The 2-0 scoreline represents a clear deviation from the patterns we'd flagged—Genoa failed to impose the volume of attacking pressure typical of their home performances, while Udinese transcended the vulnerability to clean sheets we'd positioned as likely. This serves as a reminder that even when historical trends support a particular narrative, individual matches remain susceptible to execution, tactical adjustment, and the straightforward reality that visiting teams can perform well on hostile ground. Our accuracy record reflects this miss, and the model will incorporate today's data as it continues to evolve.

Sun 15 Mar 2026
0–1
0–2

Genoa's second-half dominance proved decisive at the Stadio Marc'Antonio Bentegodi, as the visiting side secured a 2-0 victory that extended their unbeaten run against Hellas Verona. Vitinha opened the scoring in the 61st minute, breaking the deadlock after a first half devoid of clear-cut chances. The decisive moment arrived in the 86th minute when L. Ostigard added a second, capitalizing on An. Martin's assist to seal the result and cap an increasingly assured performance from the Genovese outfit.

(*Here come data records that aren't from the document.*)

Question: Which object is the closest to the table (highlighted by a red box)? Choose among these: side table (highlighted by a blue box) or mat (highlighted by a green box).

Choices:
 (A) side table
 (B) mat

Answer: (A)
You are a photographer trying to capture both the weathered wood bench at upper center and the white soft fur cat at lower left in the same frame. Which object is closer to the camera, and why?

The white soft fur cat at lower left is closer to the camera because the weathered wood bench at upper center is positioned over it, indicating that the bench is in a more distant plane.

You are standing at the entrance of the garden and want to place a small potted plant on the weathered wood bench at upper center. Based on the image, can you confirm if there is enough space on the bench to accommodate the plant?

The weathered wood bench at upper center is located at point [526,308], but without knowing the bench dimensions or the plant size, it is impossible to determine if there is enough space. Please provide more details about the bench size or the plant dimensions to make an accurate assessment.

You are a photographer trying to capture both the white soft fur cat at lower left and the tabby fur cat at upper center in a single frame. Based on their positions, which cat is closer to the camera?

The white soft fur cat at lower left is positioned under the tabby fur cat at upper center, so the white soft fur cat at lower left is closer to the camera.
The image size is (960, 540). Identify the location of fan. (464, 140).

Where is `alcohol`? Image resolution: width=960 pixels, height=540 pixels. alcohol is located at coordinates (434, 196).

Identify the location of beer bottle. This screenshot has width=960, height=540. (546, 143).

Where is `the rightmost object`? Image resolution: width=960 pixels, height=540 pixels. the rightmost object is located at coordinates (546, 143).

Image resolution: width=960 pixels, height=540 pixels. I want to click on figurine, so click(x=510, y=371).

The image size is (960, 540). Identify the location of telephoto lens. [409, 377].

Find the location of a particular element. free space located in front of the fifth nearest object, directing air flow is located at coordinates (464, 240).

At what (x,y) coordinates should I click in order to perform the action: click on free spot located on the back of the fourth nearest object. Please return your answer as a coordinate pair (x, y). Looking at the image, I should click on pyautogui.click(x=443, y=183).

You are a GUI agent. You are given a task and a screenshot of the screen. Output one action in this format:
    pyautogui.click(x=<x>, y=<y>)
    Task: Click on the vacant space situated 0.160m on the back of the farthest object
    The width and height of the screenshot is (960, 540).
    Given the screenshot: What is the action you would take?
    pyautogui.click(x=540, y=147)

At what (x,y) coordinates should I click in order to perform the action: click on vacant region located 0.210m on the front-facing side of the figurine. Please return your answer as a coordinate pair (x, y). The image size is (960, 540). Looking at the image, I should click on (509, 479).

Our model predicted a 0-1 Genoa victory, correctly identifying the result direction but missing the margin by one goal. The fundamental blueprint proved sound: we'd flagged Genoa's defensive organization and capacity to frustrate a Verona side lacking attacking consistency, patterns that held firm throughout. However, the second goal exposed a limitation in our scoring distribution analysis. While we'd emphasized that single-goal margins typically dominate mid-table Serie A fixtures, this particular dynamic shifted in the final stages, suggesting that Verona's fatigue or Genoa's growing confidence in the latter period warranted adjustment to our goal probability model.

The match validated our scouting observations about Verona's creative limitations relative to Genoa's defensive solidity, yet served as a reminder that away victories against home sides sometimes yield expanded winning margins once organizational discipline transitions into attacking opportunity. For future fixtures involving these teams, the data continues to favor Genoa's resilience, though our two-goal scenarios require recalibration in contexts where visiting sides dominate possession territories late in matches.

Predictions are for information and entertainment only — not financial advice. 18+. Gambling can be addictive. BeGambleAware.org.